[Saved data entries]
====

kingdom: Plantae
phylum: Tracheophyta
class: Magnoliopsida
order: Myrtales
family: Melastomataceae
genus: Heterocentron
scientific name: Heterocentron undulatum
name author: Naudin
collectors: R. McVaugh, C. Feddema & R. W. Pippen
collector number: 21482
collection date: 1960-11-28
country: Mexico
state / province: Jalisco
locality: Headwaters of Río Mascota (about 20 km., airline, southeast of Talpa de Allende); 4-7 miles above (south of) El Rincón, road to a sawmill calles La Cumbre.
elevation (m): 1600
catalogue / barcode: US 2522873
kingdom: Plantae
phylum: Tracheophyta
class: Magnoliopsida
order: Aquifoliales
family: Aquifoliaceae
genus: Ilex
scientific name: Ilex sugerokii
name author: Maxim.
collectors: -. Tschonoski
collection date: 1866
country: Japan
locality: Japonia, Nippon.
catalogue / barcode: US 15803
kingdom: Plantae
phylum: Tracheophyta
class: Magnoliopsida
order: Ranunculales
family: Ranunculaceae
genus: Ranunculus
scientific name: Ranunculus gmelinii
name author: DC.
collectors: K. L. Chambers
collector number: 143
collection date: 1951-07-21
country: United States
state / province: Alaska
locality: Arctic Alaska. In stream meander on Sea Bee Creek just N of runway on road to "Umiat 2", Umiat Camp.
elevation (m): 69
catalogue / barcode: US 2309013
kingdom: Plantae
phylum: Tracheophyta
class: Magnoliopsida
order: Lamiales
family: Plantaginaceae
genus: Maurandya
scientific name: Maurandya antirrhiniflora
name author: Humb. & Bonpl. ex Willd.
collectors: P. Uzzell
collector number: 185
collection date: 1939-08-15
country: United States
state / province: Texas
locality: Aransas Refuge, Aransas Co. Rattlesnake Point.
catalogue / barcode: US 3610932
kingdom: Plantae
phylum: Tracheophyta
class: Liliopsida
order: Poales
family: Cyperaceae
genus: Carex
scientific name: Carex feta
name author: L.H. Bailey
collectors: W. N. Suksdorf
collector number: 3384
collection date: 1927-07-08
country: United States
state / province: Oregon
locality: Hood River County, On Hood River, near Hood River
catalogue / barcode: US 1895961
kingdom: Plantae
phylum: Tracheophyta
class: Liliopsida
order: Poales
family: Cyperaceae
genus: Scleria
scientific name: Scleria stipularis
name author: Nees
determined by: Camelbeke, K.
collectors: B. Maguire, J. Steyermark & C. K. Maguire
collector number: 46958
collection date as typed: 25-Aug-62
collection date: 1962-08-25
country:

====

* [TASK BRIEF]
Rewrite all of the lines above as a JSON list of strings, with one string for each line and any blank lines omitted.

* [OUTPUT OF THE TASK]
[
  "kingdom: Plantae",
  "phylum: Tracheophyta",
  "class: Magnoliopsida",
  "order: Myrtales",
  "family: Melastomataceae",
  "genus: Heterocentron",
  "scientific name: Heterocentron undulatum",
  "name author: Naudin",
  "collectors: R. McVaugh, C. Feddema & R. W. Pippen",
  "collector number: 21482",
  "collection date: 1960-11-28",
  "country: Mexico",
  "state / province: Jalisco",
  "locality: Headwaters of Río Mascota (about 20 km., airline, southeast of Talpa de Allende); 4-7 miles above (south of) El Rincón, road to a sawmill calles La Cumbre.",
  "elevation (m): 1600",
  "catalogue / barcode: US 2522873",
  "kingdom: Plantae",
  "phylum: Tracheophyta",
  "class: Magnoliopsida",
  "order: Aquifoliales",
  "family: Aquifoliaceae",
  "genus: Ilex",
  "scientific name: Ilex sugerokii",
  "name author: Maxim.",
  "collectors: -. Tschonoski",
  "collection date: 1866",
  "country: Japan",
  "locality: Japonia, Nippon.",
  "catalogue / barcode: US 15803",
  "kingdom: Plantae",
  "phylum: Tracheophyta",
  "class: Magnoliopsida",
  "order: Ranunculales",
  "family: Ranunculaceae",
  "genus: Ranunculus",
  "scientific name: Ranunculus gmelinii",
  "name author: DC.",
  "collectors: K. L. Chambers",
  "collector number: 143",
  "collection date: 1951-07-21",
  "country: United States",
  "state / province: Alaska",
  "locality: Arctic Alaska. In stream meander on Sea Bee Creek just N of runway on road to \"Umiat 2\", Umiat Camp.",
  "elevation (m): 69",
  "catalogue / barcode: US 2309013",
  "kingdom: Plantae",
  "phylum: Tracheophyta",
  "class: Magnoliopsida",
  "order: Lamiales",
  "family: Plantaginaceae",
  "genus: Maurandya",
  "scientific name: Maurandya antirrhiniflora",
  "name author: Humb. & Bonpl. ex Willd.",
  "collectors: P. Uzzell",
  "collector number: 185",
  "collection date: 1939-08-15",
  "country: United States",
  "state / province: Texas",
  "locality: Aransas Refuge, Aransas Co. Rattlesnake Point.",
  "catalogue / barcode: US 3610932",
  "kingdom: Plantae",
  "phylum: Tracheophyta",
  "class: Liliopsida",
  "order: Poales",
  "family: Cyperaceae",
  "genus: Carex",
  "scientific name: Carex feta",
  "name author: L.H. Bailey",
  "collectors: W. N. Suksdorf",
  "collector number: 3384",
  "collection date: 1927-07-08",
  "country: United States",
  "state / province: Oregon",
  "locality: Hood River County, On Hood River, near Hood River",
  "catalogue / barcode: US 1895961",
  "kingdom: Plantae",
  "phylum: Tracheophyta",
  "class: Liliopsida",
  "order: Poales",
  "family: Cyperaceae",
  "genus: Scleria",
  "scientific name: Scleria stipularis",
  "name author: Nees",
  "determined by: Camelbeke, K.",
  "collectors: B. Maguire, J. Steyermark & C. K. Maguire",
  "collector number: 46958",
  "collection date as typed: 25-Aug-62",
  "collection date: 1962-08-25",
  "country:"
]